Now that most of our branch is gone, the loss is incalculable. There was a fully functioning branch that was making huge strides to decrease violence against children globally and in the US. There was a huge amount of expertise and decades of experience from hard-working, dedicated, intelligent staff, and there has been very little effort to preserve that. We have lost the skillset and capability to try to understand and intervene in violence against children. This skill set is lost at CDC and will be lost outside of CDC since CDC will not be able to provide technical assistance to others.
Future Plans
I am now working in a position like my second position at CDC. I am working for a company that owns a large complex data repository and our clients either access the dataset to do their own analyses, or contract with us to do the analyses.

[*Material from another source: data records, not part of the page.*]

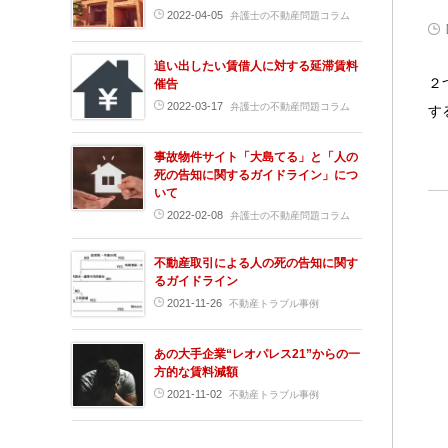
2022-04-05
弁護士の不動産問題コラム
追い出したい賃借人に対する延滞賃料
２
催告
2022-03-17
弁護士の不動産問題コラム
す
事故物件サイト「大島てる」と「人の
死の告知に関するガイドライン」につ
いて
2022-02-08
弁護士の不動産問題コラム
不動産取引による人の死の告知に関す
るガイドライン
2021-11-26
不動産トラブル事例
あの大手企業“レオパレス21”からの一
方的な賃料減額
2021-11-02
不動産トラブル事例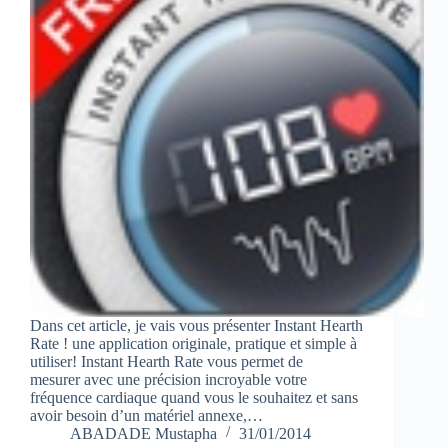
Dans cet article, je vais vous présenter Instant Hearth
Rate ! une application originale, pratique et simple à
utiliser! Instant Hearth Rate vous permet de
mesurer avec une précision incroyable votre
fréquence cardiaque quand vous le souhaitez et sans
avoir besoin d’un matériel annexe,…
ABADADE Mustapha
31/01/2014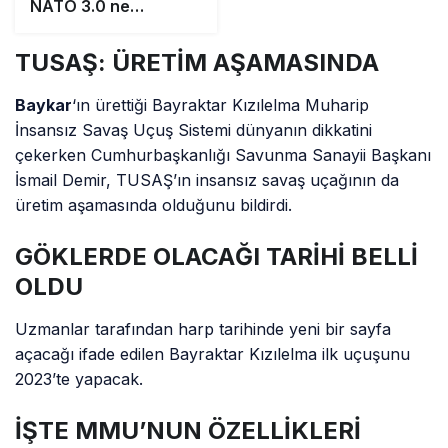
NATO 3.0 ne
getirecek?
TUSAŞ: ÜRETİM AŞAMASINDA
Baykar
‘ın ürettiği Bayraktar Kızılelma Muharip
İnsansız Savaş Uçuş Sistemi dünyanın dikkatini
çekerken Cumhurbaşkanlığı Savunma Sanayii Başkanı
İsmail Demir, TUSAŞ’ın insansız savaş uçağının da
üretim aşamasında olduğunu bildirdi.
GÖKLERDE OLACAĞI TARİHİ BELLİ
OLDU
Uzmanlar tarafından harp tarihinde yeni bir sayfa
açacağı ifade edilen Bayraktar Kızılelma ilk uçuşunu
2023’te yapacak.
İŞTE MMU’NUN ÖZELLİKLERİ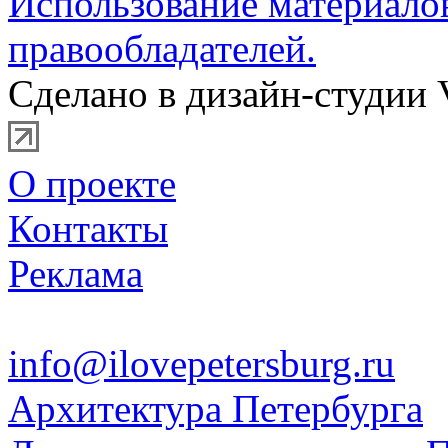
Использование материало
правообладателей.
Сделано в дизайн-студии 
О проекте
Контакты
Реклама
info@ilovepetersburg.ru
Архитектура Петербурга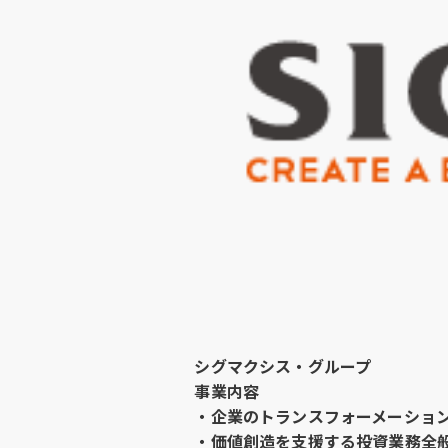
シグマクシス・グループ
事業内容
・企業のトランスフォーメーショ
・価値創造を支援する投資業務全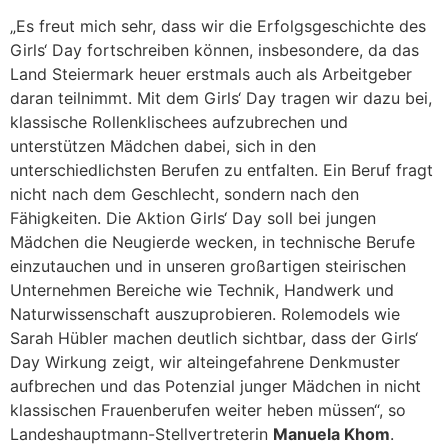
„Es freut mich sehr, dass wir die Erfolgsgeschichte des
Girls‘ Day fortschreiben können, insbesondere, da das
Land Steiermark heuer erstmals auch als Arbeitgeber
daran teilnimmt. Mit dem Girls‘ Day tragen wir dazu bei,
klassische Rollenklischees aufzubrechen und
unterstützen Mädchen dabei, sich in den
unterschiedlichsten Berufen zu entfalten. Ein Beruf fragt
nicht nach dem Geschlecht, sondern nach den
Fähigkeiten. Die Aktion Girls‘ Day soll bei jungen
Mädchen die Neugierde wecken, in technische Berufe
einzutauchen und in unseren großartigen steirischen
Unternehmen Bereiche wie Technik, Handwerk und
Naturwissenschaft auszuprobieren. Rolemodels wie
Sarah Hübler machen deutlich sichtbar, dass der Girls‘
Day Wirkung zeigt, wir alteingefahrene Denkmuster
aufbrechen und das Potenzial junger Mädchen in nicht
klassischen Frauenberufen weiter heben müssen“, so
Landeshauptmann-Stellvertreterin
Manuela Khom
.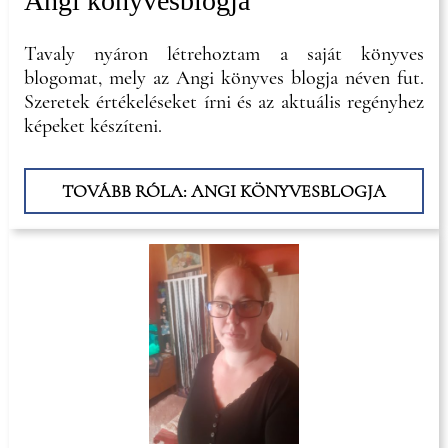
Angi könyvesblogja
Tavaly nyáron létrehoztam a saját könyves
blogomat, mely az Angi könyves blogja néven fut.
Szeretek értékeléseket írni és az aktuális regényhez
képeket készíteni.
TOVÁBB RÓLA: ANGI KÖNYVESBLOGJA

I am thankful for the people who have remained at CDC and are trying to preserve what is still there. Hopefully the people still there and those separated that want to return will be part of the effort to reconstitute CDC in the future. Now having a great job that I am excited about makes it unlikely that I would return in the near or medium term.
Other Comments
I think the American public is unaware of how diverse CDC’s work was. Most people were aware of CDC’s work on contaminated food products for example, but are not aware that CDC was working to improve every component of health: infectious disease, chronic disease, violence, mental health, and everything in between. CDC was working in the US and globally, and at home, in the hospital, and in the community. CDC was helping Americans every day; in ways the public knows about and in many ways they do not know about.
There have been many positives of my time at CDC, and I am thankful I was able to work there for as long as I did. Partners and affected people were thankful we were helping them. I have made good friends and seen parts of the world I would not have seen otherwise. CDC has been a wonderful place to work. We were well regarded by the American people, and employee satisfaction was very high. Hopefully, it will eventually come back to that.